Gespeicherte Dateneinträge:
· · · · ·

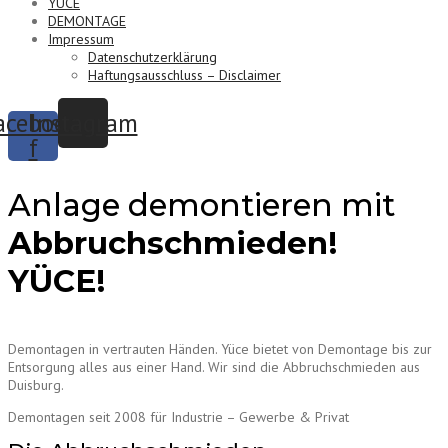
YÜCE
DEMONTAGE
Impressum
Datenschutzerklärung
Haftungsausschluss – Disclaimer
acebook-
Instagram
f
Anlage demontieren mit
Abbruchschmieden!
YÜCE!
Demontagen in vertrauten Händen. Yüce bietet von Demontage bis zur
Entsorgung alles aus einer Hand. Wir sind die Abbruchschmieden aus
Duisburg.
Demontagen seit 2008 für Industrie – Gewerbe & Privat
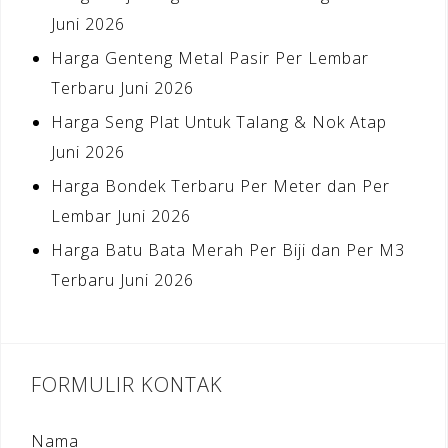
Juni 2026
Harga Genteng Metal Pasir Per Lembar
Terbaru Juni 2026
Harga Seng Plat Untuk Talang & Nok Atap
Juni 2026
Harga Bondek Terbaru Per Meter dan Per
Lembar Juni 2026
Harga Batu Bata Merah Per Biji dan Per M3
Terbaru Juni 2026
FORMULIR KONTAK
Nama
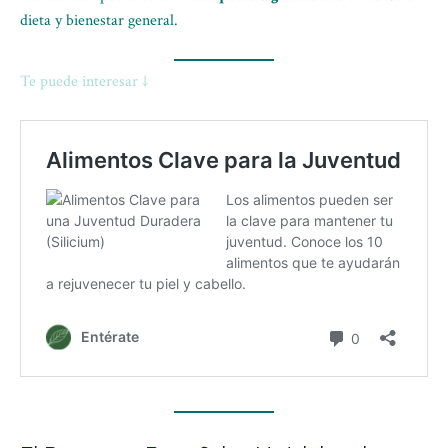
dieta y bienestar general.
Te puede interesar ↓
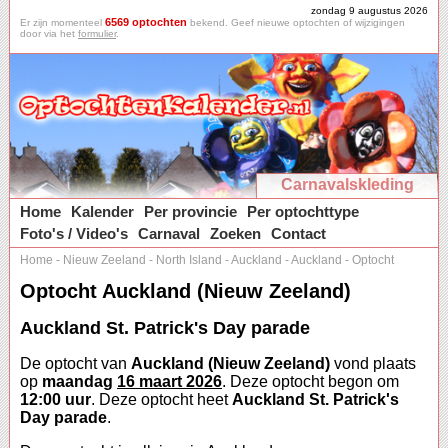
zondag 9 augustus 2026
6569 optochten
Er zijn momenteel
bekend. Geef nieuwe optochten of wijzigingen
door via het
formulier
.
Carnavalskleding
Home
Kalender
Per provincie
Per optochttype
Foto's / Video's
Carnaval
Zoeken
Contact
Home
-
Nieuw Zeeland
-
North Island
-
Auckland
-
Auckland
-
Optocht
Optocht Auckland (Nieuw Zeeland)
Auckland St. Patrick's Day parade
De optocht van
Auckland (Nieuw Zeeland)
vond plaats
op
maandag
16 maart 2026
. Deze optocht begon om
12:00 uur
. Deze optocht heet
Auckland St. Patrick's
Day parade
.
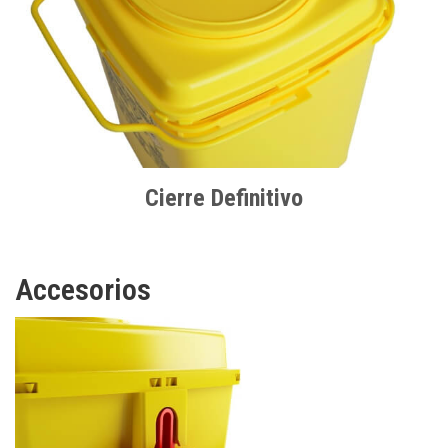
Cierre Definitivo
Accesorios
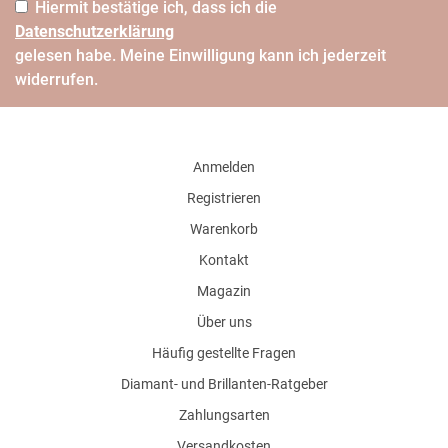
Hiermit bestätige ich, dass ich die
Daten­schutz­erklärung
gelesen habe. Meine Einwilligung kann ich jederzeit
widerrufen.
Anmelden
Registrieren
Warenkorb
Kontakt
Magazin
Über uns
Häufig gestellte Fragen
Diamant- und Brillanten-Ratgeber
Zahlungsarten
Versandkosten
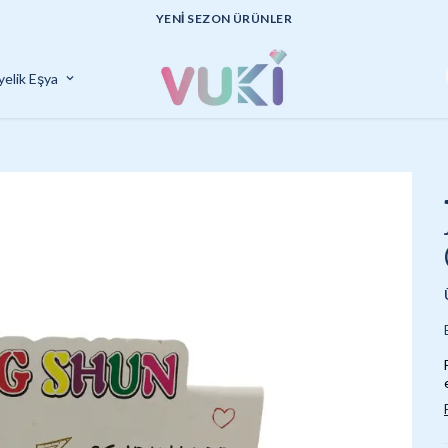
UYGUN FİYATLI KALİTELİ ÜRÜNLER
yelik Eşya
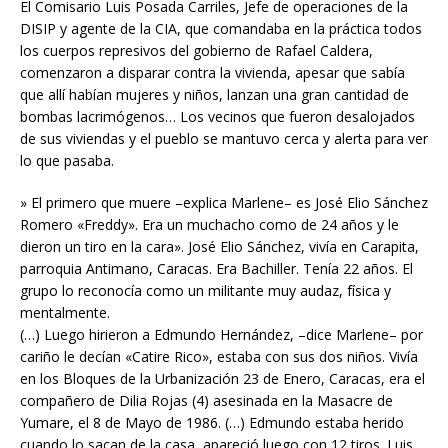
El Comisario Luis Posada Carriles, Jefe de operaciones de la
DISIP y agente de la CIA, que comandaba en la práctica todos
los cuerpos represivos del gobierno de Rafael Caldera,
comenzaron a disparar contra la vivienda, apesar que sabía
que allí habían mujeres y niños, lanzan una gran cantidad de
bombas lacrimógenos… Los vecinos que fueron desalojados
de sus viviendas y el pueblo se mantuvo cerca y alerta para ver
lo que pasaba.
» El primero que muere –explica Marlene– es José Elio Sánchez
Romero «Freddy». Era un muchacho como de 24 años y le
dieron un tiro en la cara». José Elio Sánchez, vivía en Carapita,
parroquia Antimano, Caracas. Era Bachiller. Tenía 22 años. El
grupo lo reconocía como un militante muy audaz, física y
mentalmente.
(…) Luego hirieron a Edmundo Hernández, –dice Marlene– por
cariño le decían «Catire Rico», estaba con sus dos niños. Vivía
en los Bloques de la Urbanización 23 de Enero, Caracas, era el
compañero de Dilia Rojas (4) asesinada en la Masacre de
Yumare, el 8 de Mayo de 1986. (…) Edmundo estaba herido
cuando lo sacan de la casa, apareció luego con 12 tiros. Luis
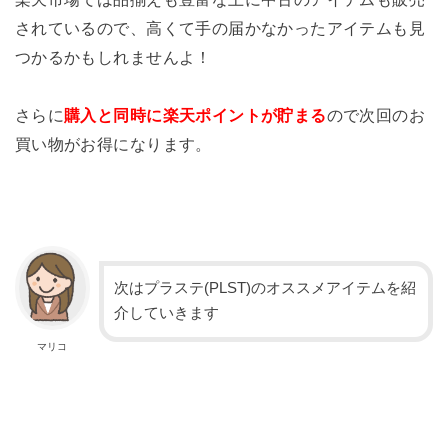
されているので、高くて手の届かなかったアイテムも見
つかるかもしれませんよ！
さらに
購入と同時に楽天ポイントが貯まる
ので次回のお
買い物がお得になります。
次はプラステ(PLST)のオススメアイテムを紹
介していきます
マリコ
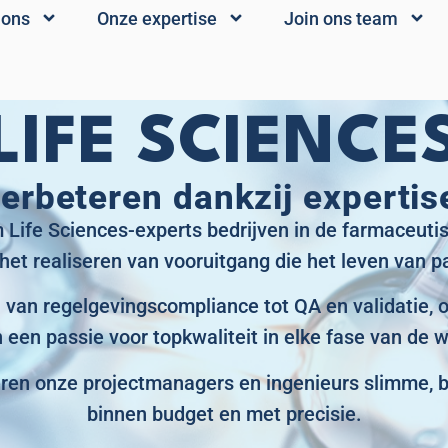
 ons
Onze expertise
Join ons team
LIFE SCIENCE
rbeteren dankzij expertis
 Life Sciences-experts bedrijven in de farmaceuti
 het realiseren van vooruitgang die het leven van p
n van regelgevingscompliance tot QA en validatie,
n een passie voor topkwaliteit in elke fase van de 
eren onze projectmanagers en ingenieurs slimme, be
binnen budget en met precisie.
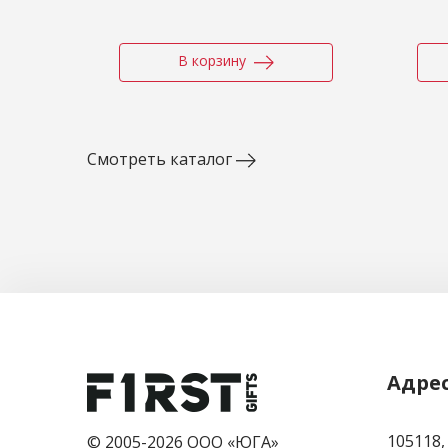
В корзину
Смотреть каталог
Адре
105118,
© 2005-2026 ООО «ЮГА»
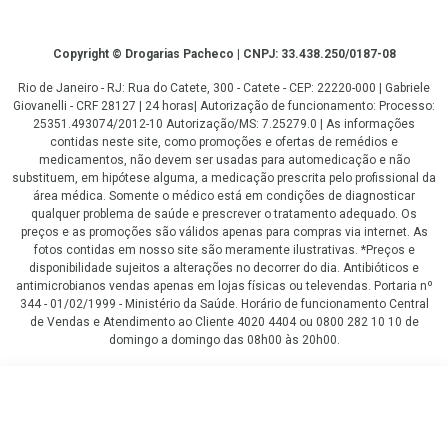
Copyright
Copyright © Drogarias Pacheco | CNPJ: 33.438.250/0187-08
Rio de Janeiro - RJ: Rua do Catete, 300 - Catete - CEP: 22220-000 | Gabriele
Giovanelli - CRF 28127 | 24 horas| Autorização de funcionamento: Processo:
25351.493074/2012-10 Autorização/MS: 7.25279.0 | As informações
contidas neste site, como promoções e ofertas de remédios e
medicamentos, não devem ser usadas para automedicação e não
substituem, em hipótese alguma, a medicação prescrita pelo profissional da
área médica. Somente o médico está em condições de diagnosticar
qualquer problema de saúde e prescrever o tratamento adequado. Os
preços e as promoções são válidos apenas para compras via internet. As
fotos contidas em nosso site são meramente ilustrativas. *Preços e
disponibilidade sujeitos a alterações no decorrer do dia. Antibióticos e
antimicrobianos vendas apenas em lojas físicas ou televendas. Portaria nº
344 - 01/02/1999 - Ministério da Saúde. Horário de funcionamento Central
de Vendas e Atendimento ao Cliente 4020 4404 ou 0800 282 10 10 de
domingo a domingo das 08h00 às 20h00.
LGPD Aceite os Cookies
R$ 121,79
COMPRAR
R$ 112,55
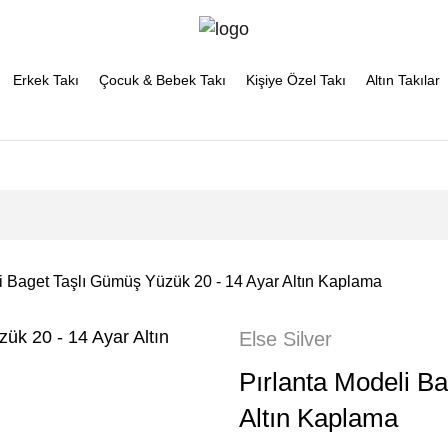
Erkek Takı
Çocuk & Bebek Takı
Kişiye Özel Takı
Altın Takılar
i Baget Taşlı Gümüş Yüzük 20 - 14 Ayar Altın Kaplama
Else Silver
Pırlanta Modeli B
Altın Kaplama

· · · · ·

* _Deine Aufgabe_: Gib den Abschnitt vom Anfang der Einträge bis einschließlich der Zeile mit „Demontagen seit 2008“ Zeile für Zeile unverändert wieder. Lass dabei die Bilder weg.

* _Erledigte Aufgabe_:
YÜCE
DEMONTAGE
Impressum
Datenschutzerklärung
Haftungsausschluss – Disclaimer
acebook-
Instagram
f
Anlage demontieren mit
Abbruchschmieden!
YÜCE!
Demontagen in vertrauten Händen. Yüce bietet von Demontage bis zur
Entsorgung alles aus einer Hand. Wir sind die Abbruchschmieden aus
Duisburg.
Demontagen seit 2008 für Industrie – Gewerbe & Privat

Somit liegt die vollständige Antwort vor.